We may retrieve datasets by using names defined in `metadata.json`.

In [12]:
smiles, scores = datasets['default']

In [13]:
smiles[:5]

['O=C1CN(Cc2ccccc2)CCN1CCCc3c[nH]c4ccc(cc34)n5cnnc5',
 'CN(C)CCO\\N=C/1\\c2cccn2c3c(C)csc13',
 'CCC(CC(=O)c1ccc(Cl)c(Cl)c1)N2CCCC2',
 'CCC(CC(=O)c1ccc(C)cc1)N2CCCC2',
 'Fc1ccc(cc1)C(=O)C2CCN(CCN3C(=O)Nc4ccccc4C3=O)CC2']

In [14]:
scores[:5]

array([-10.1,  -7. ,  -7.6,  -7.5, -10.4])

If we don't want to use score predefined in `metadata.json`, we can use the `with_linear_combination_score` method.
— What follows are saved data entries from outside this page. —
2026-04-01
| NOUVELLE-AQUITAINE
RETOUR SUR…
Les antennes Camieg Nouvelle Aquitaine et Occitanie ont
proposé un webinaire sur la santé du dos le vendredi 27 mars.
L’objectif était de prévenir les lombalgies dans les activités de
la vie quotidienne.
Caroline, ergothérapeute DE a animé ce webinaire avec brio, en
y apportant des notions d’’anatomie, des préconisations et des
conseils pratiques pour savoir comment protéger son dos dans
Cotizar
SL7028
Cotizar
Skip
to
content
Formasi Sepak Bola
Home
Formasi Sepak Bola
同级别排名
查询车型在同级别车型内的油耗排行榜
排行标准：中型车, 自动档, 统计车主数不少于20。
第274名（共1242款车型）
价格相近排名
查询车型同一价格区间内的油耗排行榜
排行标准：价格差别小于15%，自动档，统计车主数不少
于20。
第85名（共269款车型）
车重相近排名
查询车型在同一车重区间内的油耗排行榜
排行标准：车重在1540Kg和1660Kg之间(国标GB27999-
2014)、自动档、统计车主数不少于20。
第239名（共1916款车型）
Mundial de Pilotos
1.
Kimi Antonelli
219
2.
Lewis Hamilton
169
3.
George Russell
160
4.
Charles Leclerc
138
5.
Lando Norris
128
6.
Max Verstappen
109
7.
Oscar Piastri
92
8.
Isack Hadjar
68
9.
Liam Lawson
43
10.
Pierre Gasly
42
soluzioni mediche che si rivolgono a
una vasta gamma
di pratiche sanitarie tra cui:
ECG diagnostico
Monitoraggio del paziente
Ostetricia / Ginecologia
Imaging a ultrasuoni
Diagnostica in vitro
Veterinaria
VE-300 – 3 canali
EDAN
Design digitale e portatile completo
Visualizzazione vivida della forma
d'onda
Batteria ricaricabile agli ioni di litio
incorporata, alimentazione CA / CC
It allows as to return the dataset with any linear combination of columns in .csv file.

In [16]:
components = {
    'gauss(o=0__w=0.5__c=8)': 0.5,
    'hydrophobic(g=0.5__b=1.5__c=8)': 0.7
}
smiles, scores = datasets.with_linear_combination_score('sabina_gauss1', **components)

In [17]:
smiles[:5]

0    Cn1nccc1c2ccc3c(c2)c(cn3c4ccc(F)cc4)C5CCN(CCN6...
1                                 CCNCCOc1cccc2ccccc12
2    C(CN1CCC(CNc2ccccn2)CC1)Cc3c[nH]c4ccc(cc34)n5c...
3    OC1(CNCc2ccccn2)CCN(CCCc3c[nH]c4ccc(cc34)n5cnn...
4    Cc1ccc2c(cccc2n1)N3CCN(CCc4cccc(NC(=O)c5cccc(F...
Name: SMILES, dtype: object

In [18]:
scores[:5]

array([103.629411,  72.859272,  88.903178,  87.801484, 125.000313])

If column names contain illegal characters that cannot be used in keyword argument name, just like above, use kwargs unpacking.